START Supplied text

Trump’s Telehealth Expansion
The Trump Administration has expanded Medicare Telehealth coverage that will enable beneficiaries to receive a wider range of healthcare services from their doctors without having to travel to a healthcare facility. The Trump administration and public-health officials are urging consumers to use telehealth services to receive remote treatment, fill prescriptions, and get medical attention during the new coronavirus pandemic. Beginning on March 6, 2020, Medicare will temporarily pay clinicians to provide telehealth services for beneficiaries residing across the entire country.
Trump administration plan
“The Trump Administration is taking swift and bold action to give patients greater access to care through telehealth during the COVID-19 outbreak,” said Trump’s Medicare and Medicaid Chief, Seema Verma. “These changes allow seniors to communicate with their doctors without having to travel to a healthcare facility so that they can limit risk of exposure and spread of this virus. Clinicians on the frontlines will now have greater flexibility to safely treat our beneficiaries.”
The goal is to keep people with symptoms at home and to practice social distancing if their condition does not warrant more intensive hospital care.
Almost 80 percent of hospitals in the U.S. have some sort of telehealth service.
Telehealth is designed to make doctors and other front-line providers more accessible and to maximize the number of patients they can treat by encouraging patients with unrelated ailments, such as diabetes, to seek care online.
Physicians who are wary of their own health, such as experiencing a cough, slight fever, or other COVID-19-like symptoms can remain helpful via telehealth.
“I am not seeing patients out of caution and I don’t want any patients exposed to coronavirus,” a Mississippi doctor, Dr. Justin Turner said.
Dr. Turner is using Telehealth to treat patients, while he keeps his distance from the office.
“Most of our offices have software where they can see patients. Unfortunately, every patient does not have technology to have access to a computer or iPhone or iPad,” Turner said.
For those patients without access to technology, a simple phone call will do.
How does Telehealth work?
Technology such as email, videoconferencing, video chat services, like Skype and Facetime, and phone calls enable patients to get care remotely. Responses from healthcare professionals can either be provided in real time, for instance via webcam, or by directing individuals’ questions to answers that are already online.
How do I make an appointment/find a remote provider?
Check your provider’s website or check with your health insurer on how to access telehealth services. Be aware that you may experience longer wait times due to the current high demand.
Does Medicare cover telehealth?
Medicare will cover telehealth services and Medicare Advantage plans may waive or reduce cost sharing. Insurance plans may also cover telehealth, if it is provided directly by a doctor or hospital. Copays or other out-of-pocket charges may apply.
For those without Medicare and who pay directly out of pocket for the entire cost of a direct-to-consumer visit, prices may vary $50 to $80 a visit. Also, there may be an annual membership fee.
Can telehealth providers write prescriptions?
Yes, doctors can send prescriptions directly to a local pharmacy via telehealth.
Can telehealth providers treat Coronavirus?
Healthcare providers can not diagnose a Coronavirus infection during a telehealth visit, but they can help to coordinate testing, according to the American Telemedicine Association, offer self-care and quarantine tips, educate patients about when they need to go to a hospital, and more.

END Supplied text
START Data supplied

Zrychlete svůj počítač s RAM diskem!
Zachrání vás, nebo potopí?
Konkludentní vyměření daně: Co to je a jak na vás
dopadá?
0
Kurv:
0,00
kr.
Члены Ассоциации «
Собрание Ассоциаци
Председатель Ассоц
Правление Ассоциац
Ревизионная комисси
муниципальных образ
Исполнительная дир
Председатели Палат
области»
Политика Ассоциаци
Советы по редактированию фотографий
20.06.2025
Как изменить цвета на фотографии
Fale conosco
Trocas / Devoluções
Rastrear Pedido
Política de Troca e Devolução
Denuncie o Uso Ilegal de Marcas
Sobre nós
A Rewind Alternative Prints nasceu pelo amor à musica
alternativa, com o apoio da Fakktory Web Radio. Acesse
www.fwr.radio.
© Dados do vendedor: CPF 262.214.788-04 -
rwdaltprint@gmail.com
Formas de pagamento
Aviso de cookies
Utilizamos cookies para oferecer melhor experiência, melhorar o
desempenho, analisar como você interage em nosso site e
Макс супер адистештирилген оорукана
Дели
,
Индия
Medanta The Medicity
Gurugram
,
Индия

END Data supplied
START Data supplied

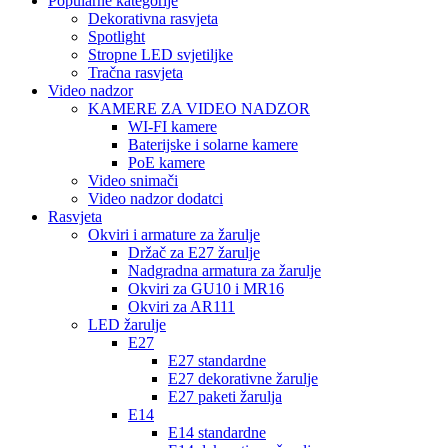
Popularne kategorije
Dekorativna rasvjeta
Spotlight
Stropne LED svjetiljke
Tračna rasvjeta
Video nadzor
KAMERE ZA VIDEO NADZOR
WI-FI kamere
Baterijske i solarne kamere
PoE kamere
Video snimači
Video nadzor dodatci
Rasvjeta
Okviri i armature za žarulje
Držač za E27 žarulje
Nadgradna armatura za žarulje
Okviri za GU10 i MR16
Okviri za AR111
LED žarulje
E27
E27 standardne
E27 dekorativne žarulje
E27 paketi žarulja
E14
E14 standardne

END Data supplied

▶ _Task objective_: Reproduce word for word the stretch of the telehealth article from "Medicare will cover" through "hospital, and more.".

▶ _Solution to the problem_:
Medicare will cover telehealth services and Medicare Advantage plans may waive or reduce cost sharing. Insurance plans may also cover telehealth, if it is provided directly by a doctor or hospital. Copays or other out-of-pocket charges may apply.
For those without Medicare and who pay directly out of pocket for the entire cost of a direct-to-consumer visit, prices may vary $50 to $80 a visit. Also, there may be an annual membership fee.
Can telehealth providers write prescriptions?
Yes, doctors can send prescriptions directly to a local pharmacy via telehealth.
Can telehealth providers treat Coronavirus?
Healthcare providers can not diagnose a Coronavirus infection during a telehealth visit, but they can help to coordinate testing, according to the American Telemedicine Association, offer self-care and quarantine tips, educate patients about when they need to go to a hospital, and more.